Rational matrices whose powers have bounded denominators

Question

Let $d\ge 1$ be a natural number. Let $A$ be a square $d\times d$ matrix with rational entries : $A \in M_{d}(\mathbb{Q})$. The following statements about the matrix $A$ are equivalent

1. The sequence of powers $(A^n)_{n\ge 1}$ has bounded denominators.

2. The characteristic equation of $A$ has integral coefficients.

3. $A$ is conjugated ( over $\mathbb{Q}$) to a matrix with integral entries.

Notes:

I've discovered stumbled upon this property while playing with linear recurrences -- it may well be a classical thing.

1. & 3. can be generalized, but then the test 2. is still elusive

2. $\rightarrow$ 3. is canonical forms (done right).

3. $\rightarrow$ 1.$\wedge$ 2 is easy

Below is my proof, ignore it if you want to solve the problem on your own.

Thank you for your interest!

$\bf{Added:}$ The part 2. $\rightarrow$ 3. appeared before on this site.

$\bf{Added:}$ Indebted to Ewan Delanoy for the case $A$ a companion matrix

Answer 1

Here is first 1. $\rightarrow$ 3.

A more general fact. Consider $\mathfrak{S}$ a semigroup of matrices from $M_d(\mathbb{Q})$ ( closed under multiplication) with bounded denominators ( there exists $0\ne D \in \mathbb{N}$ such that $D \cdot S \in M_d(\mathbb{Z})$ for all $S \in \mathfrak{S}$). Then there exists $T \in GL(n, \mathbb{Q})$ such that $T \cdot \mathfrak{S} \cdot T^{-1} \subset M_d(\mathbb{Z})$.

Indeed, consider the set of integral vectors

$$L \colon = \{ v\ \in \mathbb{Z}^d \ | \ \mathfrak{S} \cdot v \subset \mathbb{Z^d} \}$$

It is easy to see that $L$ is a subgroup, and moreover $D \cdot \mathbb{Z}^d \subset L \subset \mathbb{Z}^d$. We conclude ( invariant factors for e.g.) that $L$ is a lattice. Moreover, $\mathfrak{S} L \subset L$. Indeed, we have

$$\mathfrak{S} ( \mathfrak{S} L) \subset \mathfrak{S} L \subset \mathbb{Z}^d$$

Now consider a basis of $L$. In this basis all the entries of the elements of $\mathfrak{S}$ are integral.

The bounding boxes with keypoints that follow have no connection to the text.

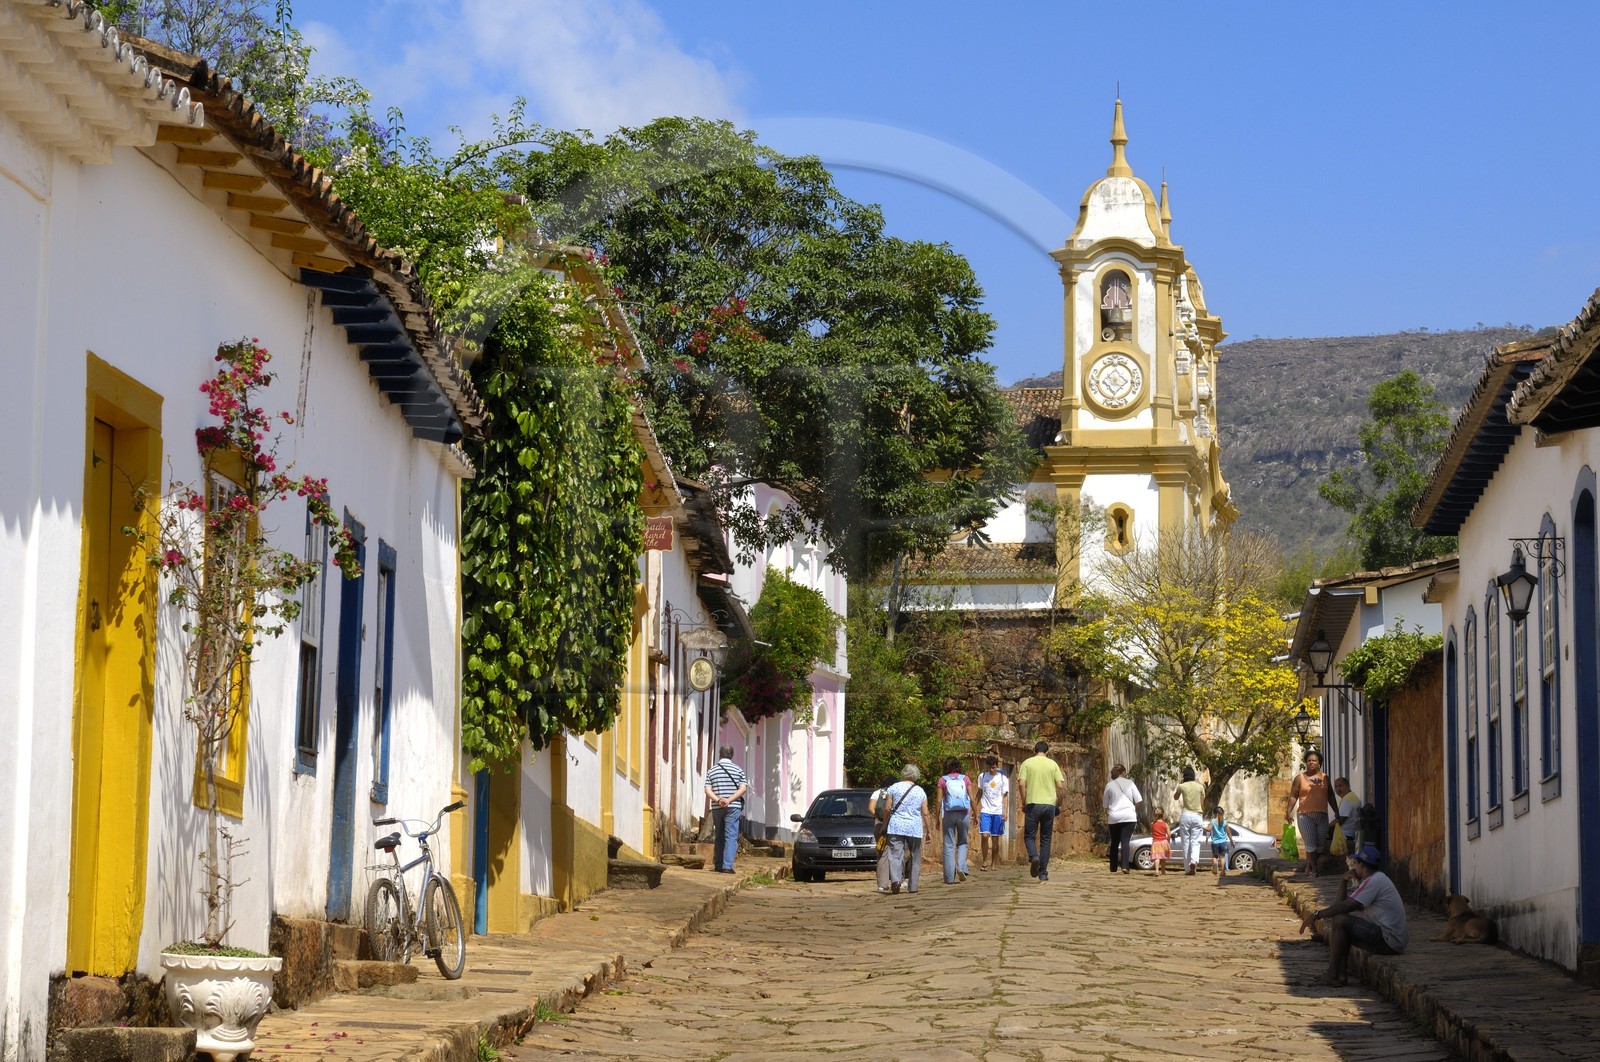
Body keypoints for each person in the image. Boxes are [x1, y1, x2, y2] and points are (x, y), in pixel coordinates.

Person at [1299, 845, 1408, 987]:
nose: (1354, 867)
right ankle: (1341, 976)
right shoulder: (1375, 879)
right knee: (1341, 923)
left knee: (1341, 921)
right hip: (1392, 939)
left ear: (1361, 865)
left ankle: (1333, 974)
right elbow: (1341, 906)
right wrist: (1343, 882)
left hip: (1390, 940)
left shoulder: (1374, 882)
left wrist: (1316, 915)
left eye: (1356, 864)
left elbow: (1344, 907)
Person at [1016, 740, 1066, 882]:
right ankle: (1043, 873)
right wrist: (1059, 804)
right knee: (1046, 839)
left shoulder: (1027, 763)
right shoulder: (1053, 764)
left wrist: (1024, 801)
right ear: (1047, 752)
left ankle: (1034, 857)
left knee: (1029, 836)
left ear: (1034, 751)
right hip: (1049, 805)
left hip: (1033, 804)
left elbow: (1021, 783)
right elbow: (1060, 787)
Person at [881, 764, 934, 895]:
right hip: (914, 827)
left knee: (895, 854)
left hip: (896, 825)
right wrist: (929, 831)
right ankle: (913, 886)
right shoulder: (921, 791)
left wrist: (884, 822)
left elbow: (887, 808)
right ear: (916, 776)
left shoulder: (894, 787)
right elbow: (925, 813)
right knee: (915, 855)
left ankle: (895, 880)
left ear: (903, 774)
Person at [704, 746, 748, 874]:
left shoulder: (712, 771)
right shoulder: (738, 770)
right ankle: (727, 866)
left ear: (720, 755)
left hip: (717, 807)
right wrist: (729, 800)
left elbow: (707, 789)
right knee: (731, 835)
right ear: (732, 755)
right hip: (733, 807)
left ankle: (718, 864)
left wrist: (719, 800)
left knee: (719, 835)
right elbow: (743, 788)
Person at [1286, 751, 1331, 876]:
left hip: (1322, 815)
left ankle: (1308, 866)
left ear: (1319, 764)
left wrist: (1337, 812)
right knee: (1311, 844)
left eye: (1314, 761)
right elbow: (1293, 796)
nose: (1311, 762)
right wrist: (1288, 812)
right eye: (1309, 760)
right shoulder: (1299, 778)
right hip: (1305, 815)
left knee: (1320, 845)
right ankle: (1314, 870)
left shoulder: (1325, 778)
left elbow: (1331, 796)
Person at [937, 758, 975, 884]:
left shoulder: (943, 780)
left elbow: (938, 801)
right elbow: (971, 798)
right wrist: (976, 813)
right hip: (964, 813)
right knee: (963, 842)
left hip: (948, 814)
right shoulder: (965, 779)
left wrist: (937, 817)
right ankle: (960, 866)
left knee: (948, 844)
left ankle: (949, 878)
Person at [1102, 763, 1142, 875]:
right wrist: (1133, 810)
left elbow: (1105, 805)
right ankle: (1125, 866)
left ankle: (1113, 867)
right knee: (1125, 841)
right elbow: (1138, 801)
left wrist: (1109, 814)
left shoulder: (1109, 785)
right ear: (1123, 773)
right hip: (1129, 816)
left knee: (1114, 842)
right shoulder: (1130, 783)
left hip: (1114, 816)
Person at [976, 756, 1009, 870]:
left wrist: (1005, 810)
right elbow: (979, 792)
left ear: (996, 766)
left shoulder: (1003, 778)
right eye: (990, 767)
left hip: (998, 811)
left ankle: (994, 863)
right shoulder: (982, 776)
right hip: (985, 810)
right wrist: (974, 808)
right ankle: (985, 860)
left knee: (995, 838)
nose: (991, 770)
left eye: (993, 767)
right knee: (985, 835)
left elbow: (1005, 796)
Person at [1172, 767, 1206, 875]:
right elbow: (1201, 802)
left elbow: (1175, 797)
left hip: (1186, 814)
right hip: (1197, 815)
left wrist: (1180, 785)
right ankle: (1193, 861)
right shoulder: (1200, 787)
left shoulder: (1182, 786)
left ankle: (1187, 868)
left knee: (1185, 842)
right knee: (1195, 841)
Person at [869, 775, 897, 893]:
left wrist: (880, 818)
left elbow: (870, 809)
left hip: (880, 826)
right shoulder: (896, 792)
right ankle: (898, 880)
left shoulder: (877, 793)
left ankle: (882, 884)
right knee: (898, 852)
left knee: (882, 853)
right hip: (894, 825)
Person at [1333, 776, 1361, 845]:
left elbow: (1339, 820)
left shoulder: (1348, 799)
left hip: (1344, 835)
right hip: (1345, 834)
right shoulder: (1349, 797)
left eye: (1340, 786)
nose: (1338, 789)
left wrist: (1326, 827)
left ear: (1347, 786)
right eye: (1336, 787)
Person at [1209, 807, 1229, 882]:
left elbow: (1209, 829)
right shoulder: (1225, 822)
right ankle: (1223, 871)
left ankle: (1214, 864)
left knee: (1215, 856)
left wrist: (1203, 828)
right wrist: (1231, 840)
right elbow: (1229, 832)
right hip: (1223, 842)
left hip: (1215, 842)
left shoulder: (1213, 821)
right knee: (1222, 857)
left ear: (1215, 814)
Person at [1150, 809, 1170, 876]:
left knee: (1157, 857)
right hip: (1164, 842)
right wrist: (1168, 840)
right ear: (1163, 815)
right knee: (1163, 858)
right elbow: (1169, 834)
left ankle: (1156, 871)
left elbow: (1152, 832)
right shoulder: (1165, 824)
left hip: (1156, 842)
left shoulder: (1153, 824)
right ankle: (1163, 870)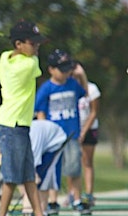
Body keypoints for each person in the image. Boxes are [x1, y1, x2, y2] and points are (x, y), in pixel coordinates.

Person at [0, 20, 47, 216]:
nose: (37, 47)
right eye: (32, 43)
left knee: (28, 176)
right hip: (13, 125)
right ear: (18, 44)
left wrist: (19, 47)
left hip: (18, 125)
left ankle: (38, 213)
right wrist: (28, 51)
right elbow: (34, 62)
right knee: (11, 178)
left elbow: (10, 54)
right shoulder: (28, 65)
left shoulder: (4, 58)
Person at [34, 49, 88, 215]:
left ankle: (77, 199)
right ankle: (52, 200)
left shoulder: (72, 84)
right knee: (52, 170)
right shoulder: (46, 88)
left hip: (71, 134)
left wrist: (82, 75)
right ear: (51, 69)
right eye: (61, 69)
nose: (65, 73)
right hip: (54, 138)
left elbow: (85, 93)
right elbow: (40, 112)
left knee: (74, 168)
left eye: (67, 69)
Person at [19, 119, 68, 215]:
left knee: (44, 177)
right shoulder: (18, 139)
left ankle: (42, 210)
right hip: (44, 140)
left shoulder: (33, 138)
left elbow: (33, 164)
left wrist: (34, 175)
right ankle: (29, 209)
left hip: (55, 141)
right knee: (31, 177)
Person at [74, 63, 101, 206]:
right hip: (74, 128)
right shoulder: (69, 86)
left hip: (90, 128)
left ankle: (89, 193)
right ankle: (73, 193)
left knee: (87, 160)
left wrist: (83, 131)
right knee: (72, 162)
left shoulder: (92, 89)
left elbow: (94, 112)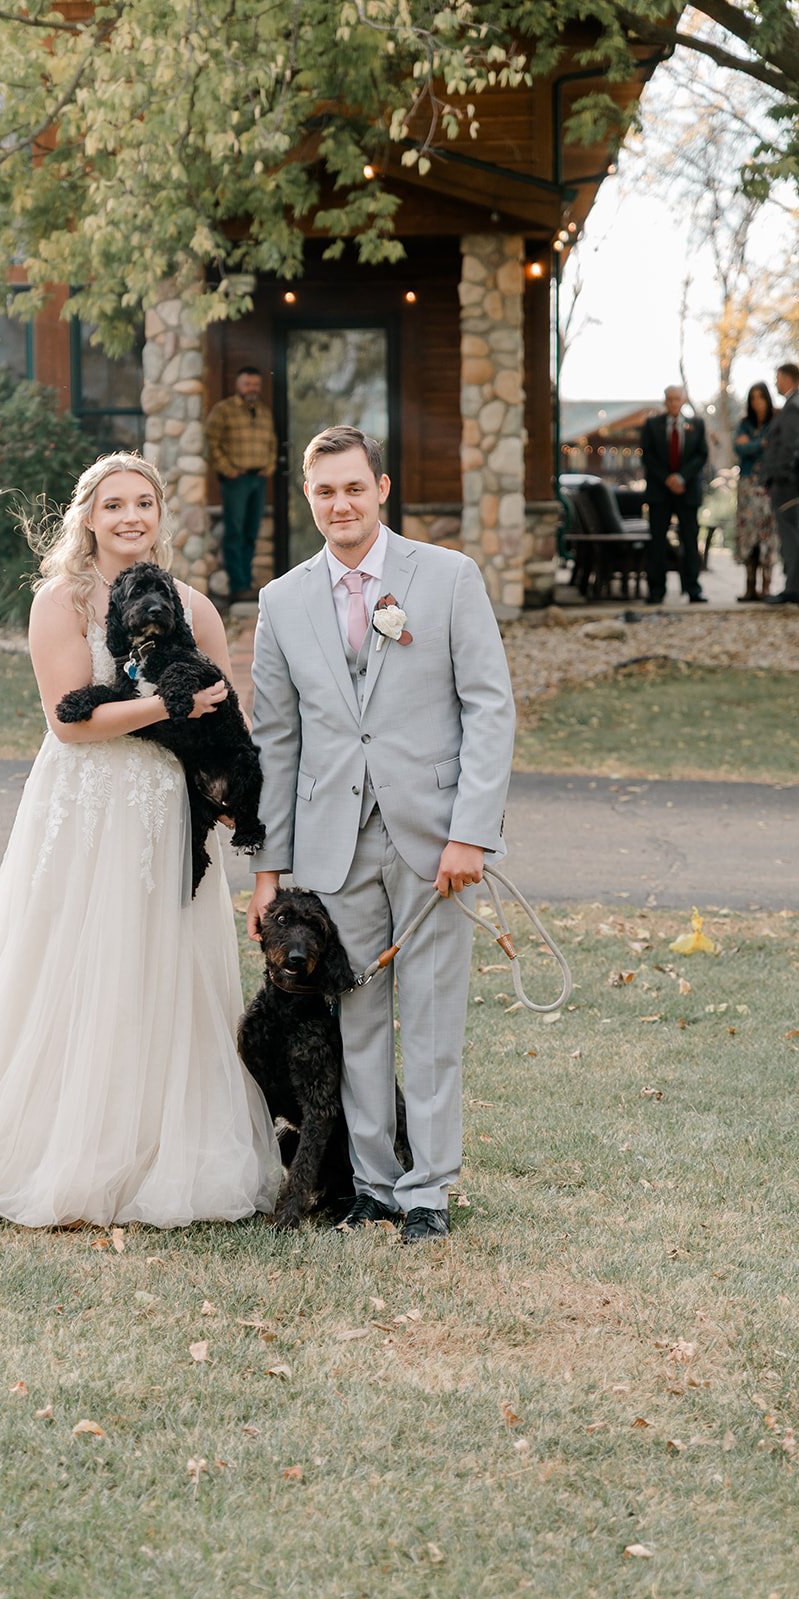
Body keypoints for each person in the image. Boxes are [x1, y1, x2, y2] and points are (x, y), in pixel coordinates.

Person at [0, 452, 280, 1228]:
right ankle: (51, 1152)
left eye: (143, 503)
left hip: (167, 809)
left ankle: (160, 1151)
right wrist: (168, 706)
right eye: (113, 504)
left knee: (161, 964)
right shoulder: (61, 600)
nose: (129, 517)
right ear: (87, 517)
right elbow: (70, 723)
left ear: (159, 514)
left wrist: (227, 797)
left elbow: (223, 718)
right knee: (75, 960)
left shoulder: (194, 606)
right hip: (86, 806)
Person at [246, 426, 515, 1244]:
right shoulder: (281, 600)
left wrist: (471, 833)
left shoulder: (446, 577)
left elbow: (488, 706)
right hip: (331, 845)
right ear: (308, 497)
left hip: (433, 842)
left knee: (430, 1018)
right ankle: (372, 1187)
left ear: (381, 489)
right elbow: (275, 740)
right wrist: (268, 868)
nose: (341, 504)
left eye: (353, 488)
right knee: (353, 1021)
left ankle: (427, 1190)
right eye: (325, 491)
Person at [205, 366, 278, 602]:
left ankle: (247, 583)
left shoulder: (264, 412)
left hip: (258, 480)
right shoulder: (224, 410)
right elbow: (211, 443)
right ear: (238, 385)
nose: (252, 389)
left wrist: (270, 466)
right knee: (235, 532)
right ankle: (238, 586)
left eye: (256, 384)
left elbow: (272, 442)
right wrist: (228, 470)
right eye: (247, 384)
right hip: (236, 481)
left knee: (251, 533)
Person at [640, 385, 710, 604]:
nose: (673, 403)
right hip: (659, 492)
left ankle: (693, 589)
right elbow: (647, 456)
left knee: (689, 540)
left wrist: (681, 478)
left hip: (687, 491)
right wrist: (667, 479)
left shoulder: (696, 425)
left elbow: (701, 455)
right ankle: (656, 590)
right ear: (665, 401)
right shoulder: (652, 425)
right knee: (657, 542)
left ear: (683, 400)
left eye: (677, 399)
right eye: (669, 399)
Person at [732, 382, 778, 602]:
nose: (757, 402)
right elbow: (739, 448)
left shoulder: (775, 421)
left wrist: (752, 444)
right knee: (748, 533)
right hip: (747, 486)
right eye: (753, 398)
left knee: (767, 534)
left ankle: (766, 586)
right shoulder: (744, 424)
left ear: (767, 399)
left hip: (768, 484)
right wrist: (761, 443)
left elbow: (774, 448)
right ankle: (750, 586)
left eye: (760, 397)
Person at [760, 363, 799, 606]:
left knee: (791, 537)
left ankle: (793, 588)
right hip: (789, 483)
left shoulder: (794, 406)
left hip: (788, 486)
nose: (775, 383)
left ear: (787, 378)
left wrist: (779, 476)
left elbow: (790, 445)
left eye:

(this is just like the proof of the standard fact: a rational representation of a finite group is equivalent to an integral representation -- see W. Burnside, Theory of groups of finite order)

Let's prove 1. $\rightarrow$ 2. It is enough to show the following: consider $P(x)= x^d + c_1 x^{d-1} + \cdots + c_d$ the characteristic polynomial of $A$. Assume that not all of the coefficients $c_k$ are integral. Let $p$ be a prime number such that for some $k$ we have for the $p$-adic valuation we have $v_p(c_k) < 0$. Below is the proof that uses some algebraic number theory.

Consider $K$ a number field containing all of the roots of $P(x)$. Let $v$ an extension to $K$ of the $p$-adic valuation of $\mathbb{Q}$. Now, from the Vieta relations we have $v(x_i) < 0$ for some $i$. Consider $x_1$, $\ldots$, $x_l$ of smallest $v$. Let now $P_n(x)$ be the characteristic polynomial of $A^n$. It has the roots $x_i^n$, $1\le i \le d$. Write $$P_n(x) = x^d + c_{n,1} x^{d-1} + \cdots + x_{n,d} $$

Now from Vieta relation it is easy to see that

$$v(c_{n,l}) = n \cdot v_(c_l)$$

and this will approach $-\infty$ as $n\to \infty$. This implies that the denominators of $A^n$ approach infinity as $n\to \infty$.

I will only say that 2. $\rightarrow$ 3. uses canonical forms (over $\mathbb{Q}$) and the fact that all of the factor of a monic integral polynomial are also integral.

$\bf{Added:}$ For 2. $\rightarrow$ 3. Consider a matrix $A$ in $M_d(K)$ with an annihilating polynomial $P(x)$. Then $A$ is similar to a block diagonal matrix formed of companion matrices of factors of $P(x)$.

The statement would work for any $R$ integrally closed domain instead of $\mathbb{Z}$.